Da zum Schutz öffentlicher Belange aus den herauszugebenden Dokumenten Daten ausgesondert werden mussten, ist ein deutlich erhöhter Verwaltungsaufwand entstanden und folglich der erhöhte Gebührenrahmen der Nr. 2.2 der IFGGebV eröffnet, der von 30,00 EUR bis 500,00 EUR reicht.
Die Höhe der innerhalb dieses Rahmens festzusetzenden konkreten Gebühr bemisst sich in erster Linie nach dem Arbeitsanfall im Einzelfall. Zugrunde gelegt werden hierbei die für die Bearbeitung des Antrages aufgewandten Personalkosten auf der Basis pauschaler Personalkostensätze, die sich an der Umweltinformationskostenverordnung des Bundes orientieren (vgl. BT-Drs. 15/4493, S. 16). Für die Entscheidung über Ihren Antrag wurden 60 Minuten von Mitarbeitern des höheren Dienstes zu einem Pauschalstundensatz von 60 EUR, 60 Minuten von Mitarbeitern des gehobenen Dienstes zu einem Pauschalstundensatz von 45,00 EUR und 30 Minuten von Mitarbeitern des mittleren Dienstes zu einem Pauschalstundensatz von 30,00 EUR aufgewandt. Der personelle und zeitliche Verwaltungsaufwand für Ihr Verfahren beläuft sich mithin auf 120,00 EUR.
Unter Ausübung des Ermessens, das dem Bundeskanzleramt bei der Festsetzung der Gebühr innerhalb des vorgegebenen Rahmens zusteht und unter Berücksichtigung der Gesamtanzahl der zugänglich gemachten Dokumente wird die Gebühr auf 30,00 EUR festgesetzt.
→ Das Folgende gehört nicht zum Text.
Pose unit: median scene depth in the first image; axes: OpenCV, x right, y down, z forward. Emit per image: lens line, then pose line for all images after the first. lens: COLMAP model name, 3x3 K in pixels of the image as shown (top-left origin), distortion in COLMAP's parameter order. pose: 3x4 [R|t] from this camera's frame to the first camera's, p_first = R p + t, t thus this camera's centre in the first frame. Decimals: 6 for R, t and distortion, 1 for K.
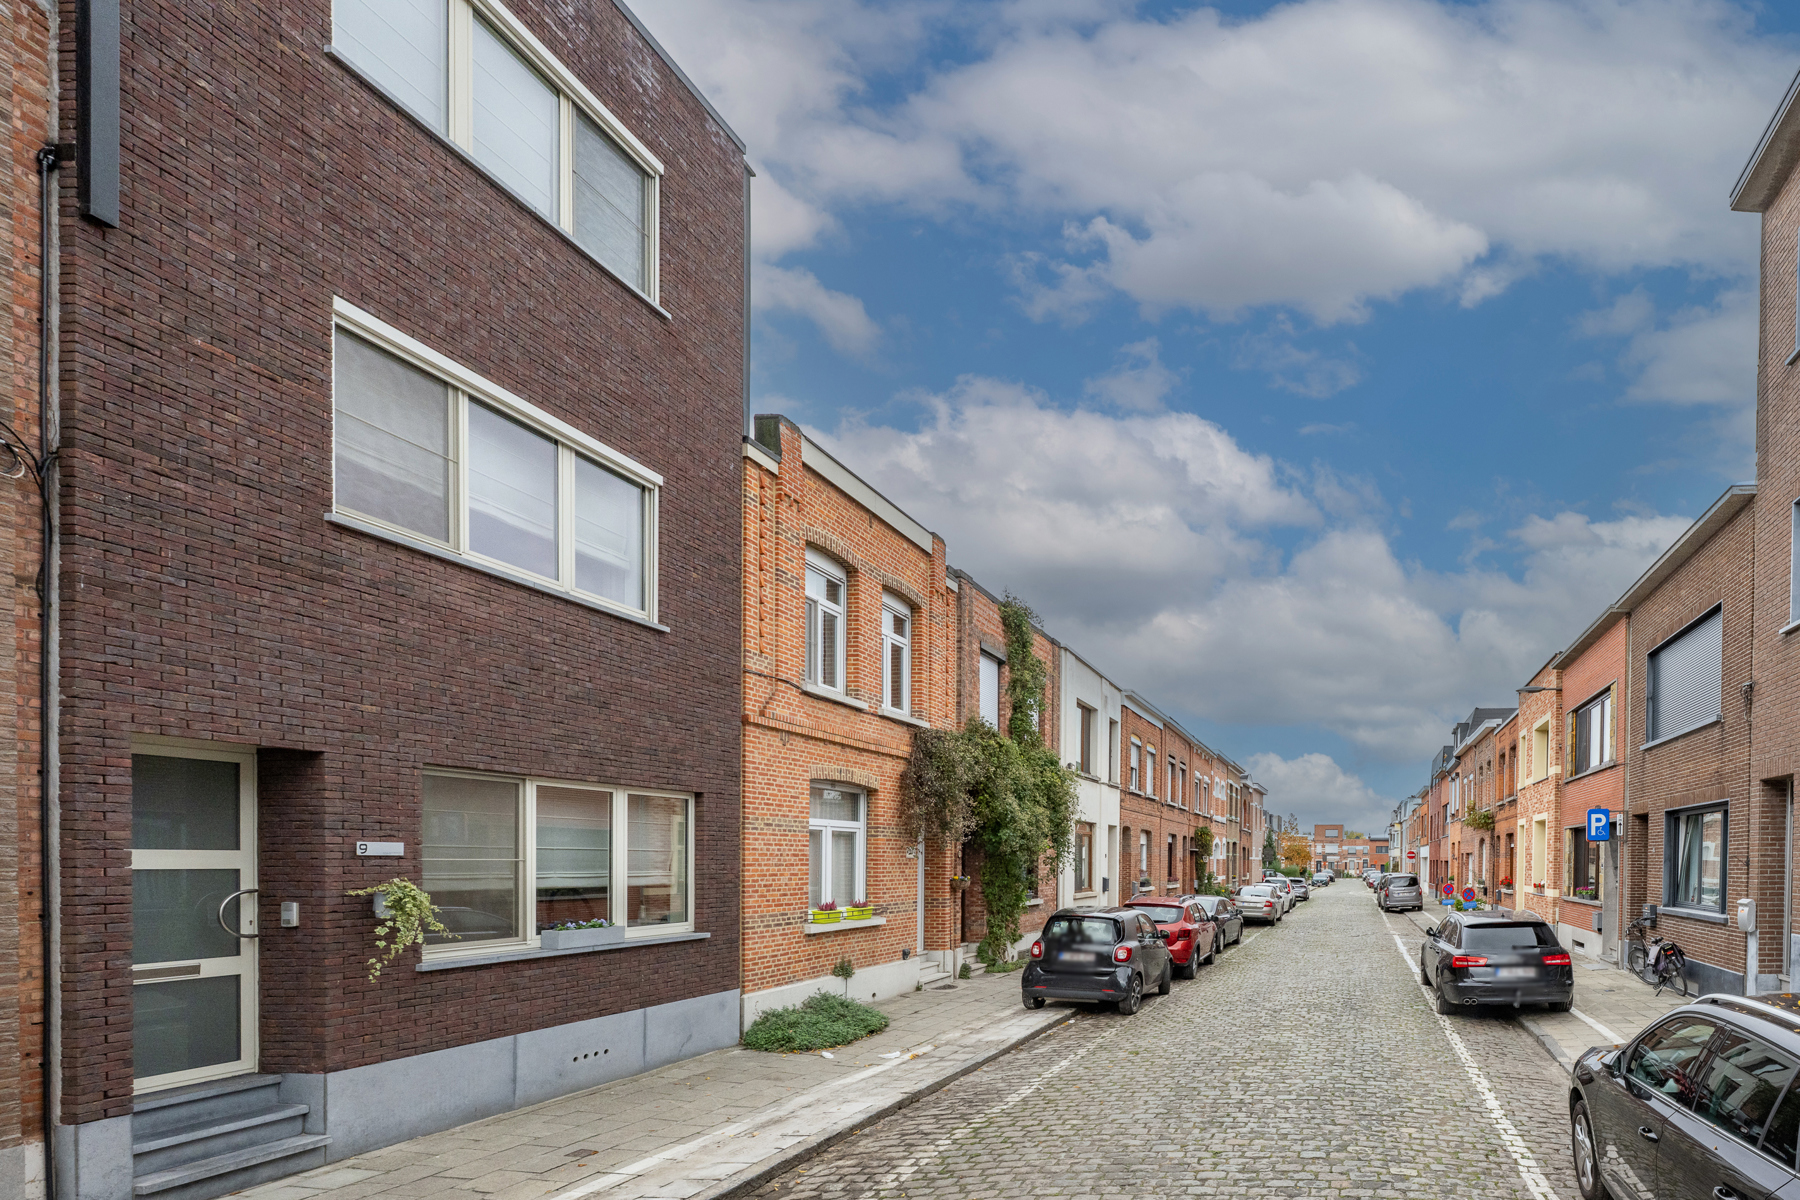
lens RADIAL K [[713.3, 0, 900.0], [0, 713.3, 600.0], [0, 0, 1]] dist [-0.000177, -0.000272]
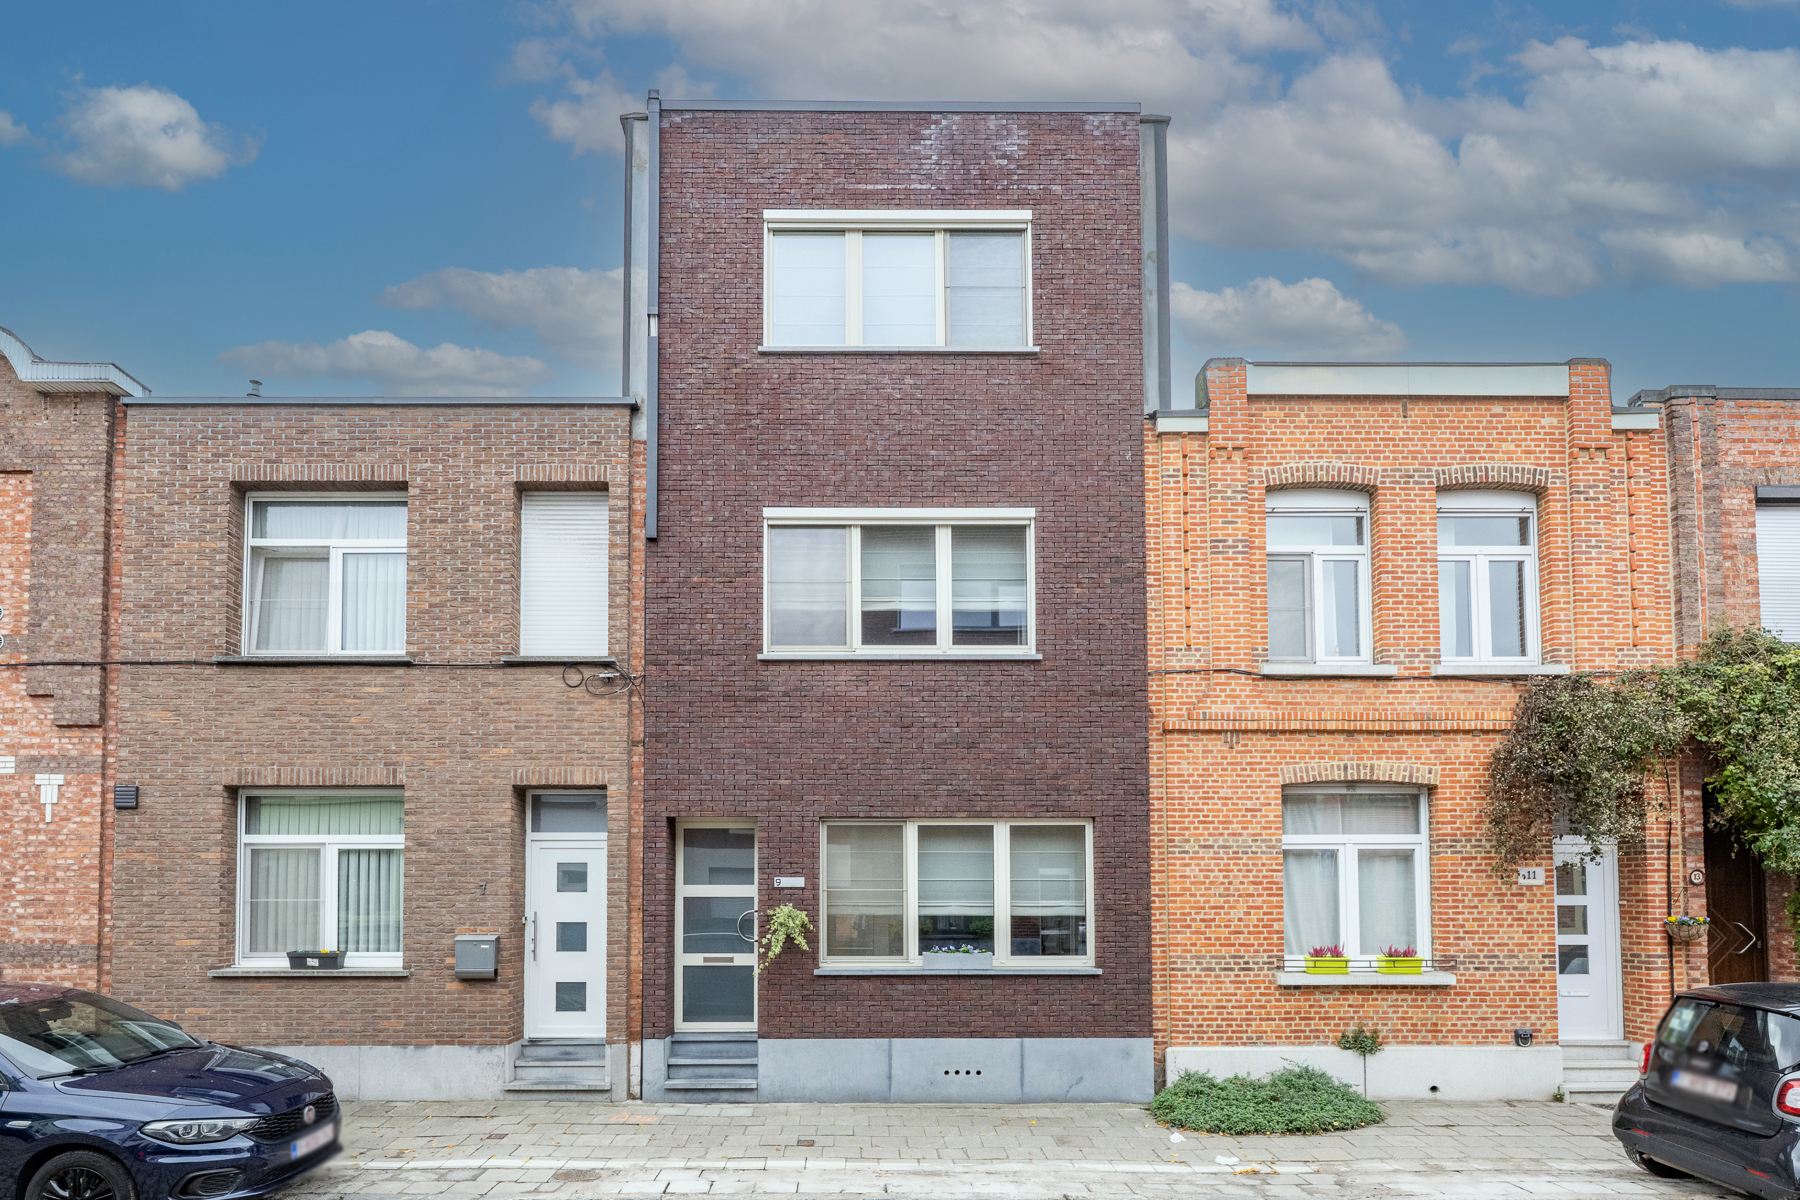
lens RADIAL K [[699.2, 0, 898.9], [0, 699.2, 672.6], [0, 0, 1]] dist [0.000404, -0.000018]
pose [[0.504088, -0.266657, -0.821455, 0.405891], [0.297276, 0.946593, -0.124854, 0.142475], [0.810877, -0.181262, 0.556437, 0.358117]]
Sie werden gebeten, die Kosten in Höhe von insgesamt 30,00 EUR unter Angabe des Verwendungszwecks: 1180 0531 1775, IFG-Anfrage 2021/NA 093, innerhalb eines Monats nach Zustellung an die Bundeskasse Halle, IBAN: DE 38 8600 0000 0086 0010 40, BIC: MARKDEF1860 bei der Deutschen Bundesbank – Filiale Leipzig – zu überweisen.